Kroatien war nach dem 2:1-Sieg gegen Titelverteidiger Spanien kein Geheimfavorit mehr. Und alle Welt- und Europameister standen auf der anderen Seite des Spielplans, wären erst im Finale ein Gegner geworden. Kroatiens goldene Generation mit Champions-League-Sieger Luka Modric und dem vermeintlich besten Mittelfeld der EM schien ihrer Krönung entgegenzustreben.

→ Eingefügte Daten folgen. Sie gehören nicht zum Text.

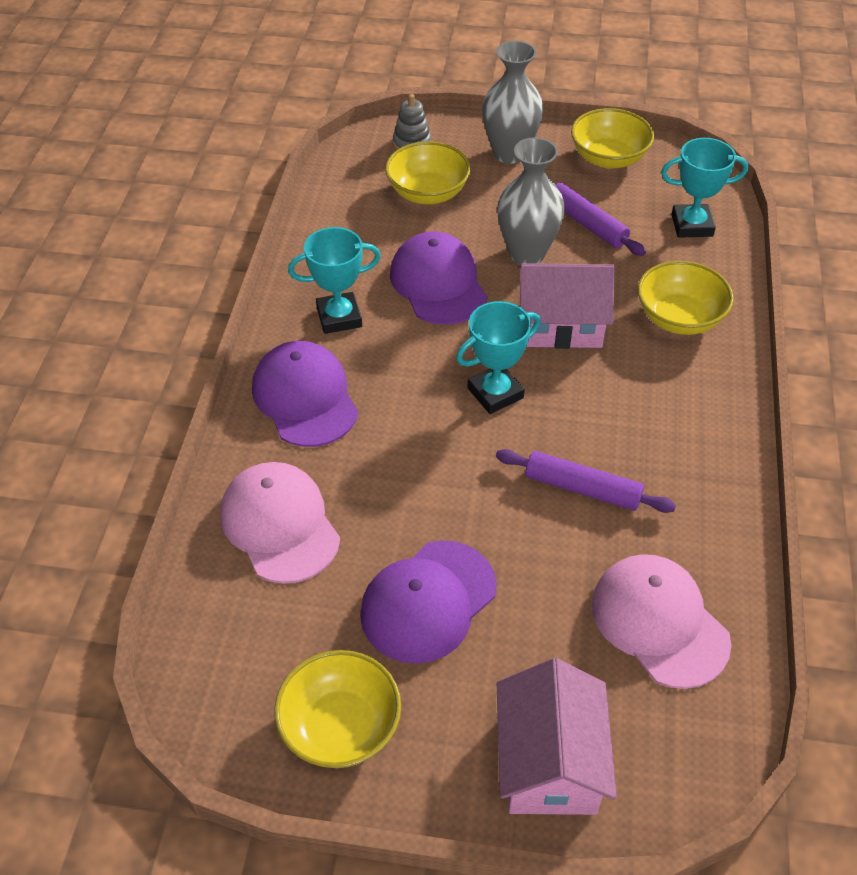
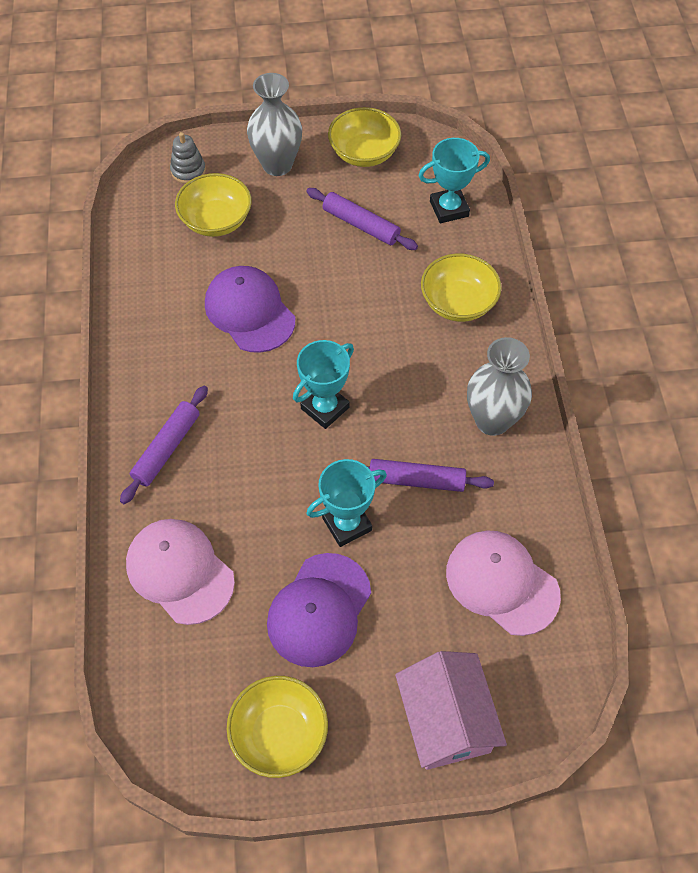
camera: 15 degrees left, 10 degrees up
purple cap [252,341,358,447] -> purple rolling pin [120,386,208,504]
turquoise trophy [288,227,381,334] -> turquoise trophy moved to [307,459,387,547]
grey vase [497,137,565,264] -> grey vase moved to [467,337,532,436]
pink house [517,263,615,349] -> none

Doch dann - nach 116 Minuten eines quälend langweiligen, ereignislosen Spiels am Samstag in Lens - kam der Niederschlag wie aus dem Nichts. Ricardo Quaresmas Kopfballtor nach dem ersten Torschuss des Spiels durch Cristian Ronaldo zerstörte die Träume. "Uns allen war bewusst, dass es die größte Chance dieser Generation war", sagte der Kroate Vedran Corluka. Die Gelegenheit, aus dem Schatten der WM-Dritten von 1998 mit Torjäger Davor Suker zu treten, war verspielt.

Mit einer Mischung aus Angst vor der eigenen Courage und Ratlosigkeit angesichts der sturen Defensiv-Taktik der Portugiesen, die wie in den Vorrundenspielen enttäuschten und mit vier Unentschieden nach regulärer Spielzeit im Viertelfinale stehen. "Die bessere Mannschaft fährt nach Hause", sagte Rakitic. Die Eindrücke der Vorrunde hatten daran keinen Zweifel gelassen. Doch was die 33 523 Zuschauer am Samstag in 120 Achtelfinal-Minuten erlebten, warf die Frage auf: Wie will man weiterkommen, wenn der Ball nicht ein einziges Mal auf das gegnerische Tor kommt? Ein Kopfball von Ivan Perisic an den Pfosten unmittelbar vor dem 0:1. Ein Schuss von Domagoj Vida in der Nachspielzeit der Verlängerung knapp neben das Tor. Das waren die einzigen gefährlichen Annäherungen an das Ziel in zwei Stunden Anti-Fußball.